Problem:
For the entries below, repeat exactly each line starting with the one that contains "Please use this" and going on through the one that contains "A 3D bounding", and no others.
START Input material
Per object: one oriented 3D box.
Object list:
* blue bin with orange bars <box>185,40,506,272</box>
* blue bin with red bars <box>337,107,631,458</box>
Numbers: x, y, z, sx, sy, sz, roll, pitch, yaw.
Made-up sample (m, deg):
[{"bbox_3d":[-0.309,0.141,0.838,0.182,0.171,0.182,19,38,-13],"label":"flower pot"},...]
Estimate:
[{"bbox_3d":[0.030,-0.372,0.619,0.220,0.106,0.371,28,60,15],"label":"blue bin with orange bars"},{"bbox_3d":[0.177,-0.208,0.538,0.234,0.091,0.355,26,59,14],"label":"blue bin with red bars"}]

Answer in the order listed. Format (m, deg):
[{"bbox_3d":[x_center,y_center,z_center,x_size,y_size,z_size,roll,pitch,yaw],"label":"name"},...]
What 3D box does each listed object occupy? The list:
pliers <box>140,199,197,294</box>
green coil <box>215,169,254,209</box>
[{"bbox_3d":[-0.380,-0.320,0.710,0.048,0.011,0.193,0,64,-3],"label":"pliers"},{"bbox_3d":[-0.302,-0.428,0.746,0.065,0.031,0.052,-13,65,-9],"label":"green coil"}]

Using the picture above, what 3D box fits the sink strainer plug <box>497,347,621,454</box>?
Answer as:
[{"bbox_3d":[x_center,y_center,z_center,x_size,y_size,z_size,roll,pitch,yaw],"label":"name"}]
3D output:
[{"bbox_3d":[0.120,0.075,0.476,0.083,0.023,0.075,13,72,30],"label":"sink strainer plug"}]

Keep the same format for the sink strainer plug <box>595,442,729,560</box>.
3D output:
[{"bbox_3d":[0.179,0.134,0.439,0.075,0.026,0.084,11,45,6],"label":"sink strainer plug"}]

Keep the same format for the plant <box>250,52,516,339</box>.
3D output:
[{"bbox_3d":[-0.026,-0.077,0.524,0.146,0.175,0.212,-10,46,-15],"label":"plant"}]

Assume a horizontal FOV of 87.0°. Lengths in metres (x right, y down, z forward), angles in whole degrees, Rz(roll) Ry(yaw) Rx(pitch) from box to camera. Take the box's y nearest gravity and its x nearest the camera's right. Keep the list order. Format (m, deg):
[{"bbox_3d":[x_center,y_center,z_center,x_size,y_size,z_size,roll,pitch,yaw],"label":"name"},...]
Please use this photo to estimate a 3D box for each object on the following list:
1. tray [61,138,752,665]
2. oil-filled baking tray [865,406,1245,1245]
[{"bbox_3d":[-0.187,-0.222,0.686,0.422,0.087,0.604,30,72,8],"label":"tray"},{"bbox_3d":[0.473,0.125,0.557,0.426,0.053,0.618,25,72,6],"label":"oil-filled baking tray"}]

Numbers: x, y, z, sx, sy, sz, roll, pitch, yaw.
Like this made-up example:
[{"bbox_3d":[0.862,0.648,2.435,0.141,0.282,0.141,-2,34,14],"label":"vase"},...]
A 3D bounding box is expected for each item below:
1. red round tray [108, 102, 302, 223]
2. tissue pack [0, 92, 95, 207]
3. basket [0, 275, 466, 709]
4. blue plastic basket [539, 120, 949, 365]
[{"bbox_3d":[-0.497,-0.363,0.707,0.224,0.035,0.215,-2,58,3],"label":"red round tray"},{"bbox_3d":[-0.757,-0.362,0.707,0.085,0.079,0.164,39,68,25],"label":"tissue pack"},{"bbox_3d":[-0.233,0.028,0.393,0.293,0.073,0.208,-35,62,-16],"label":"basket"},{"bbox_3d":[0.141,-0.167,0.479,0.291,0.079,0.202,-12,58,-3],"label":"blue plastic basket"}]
END Input material
Task output:
Please use this photo to estimate a 3D box for each object on the following list:
1. tray [61,138,752,665]
2. oil-filled baking tray [865,406,1245,1245]
[{"bbox_3d":[-0.187,-0.222,0.686,0.422,0.087,0.604,30,72,8],"label":"tray"},{"bbox_3d":[0.473,0.125,0.557,0.426,0.053,0.618,25,72,6],"label":"oil-filled baking tray"}]

Numbers: x, y, z, sx, sy, sz, roll, pitch, yaw.
Like this made-up example:
[{"bbox_3d":[0.862,0.648,2.435,0.141,0.282,0.141,-2,34,14],"label":"vase"},...]
A 3D bounding box is expected for each item below:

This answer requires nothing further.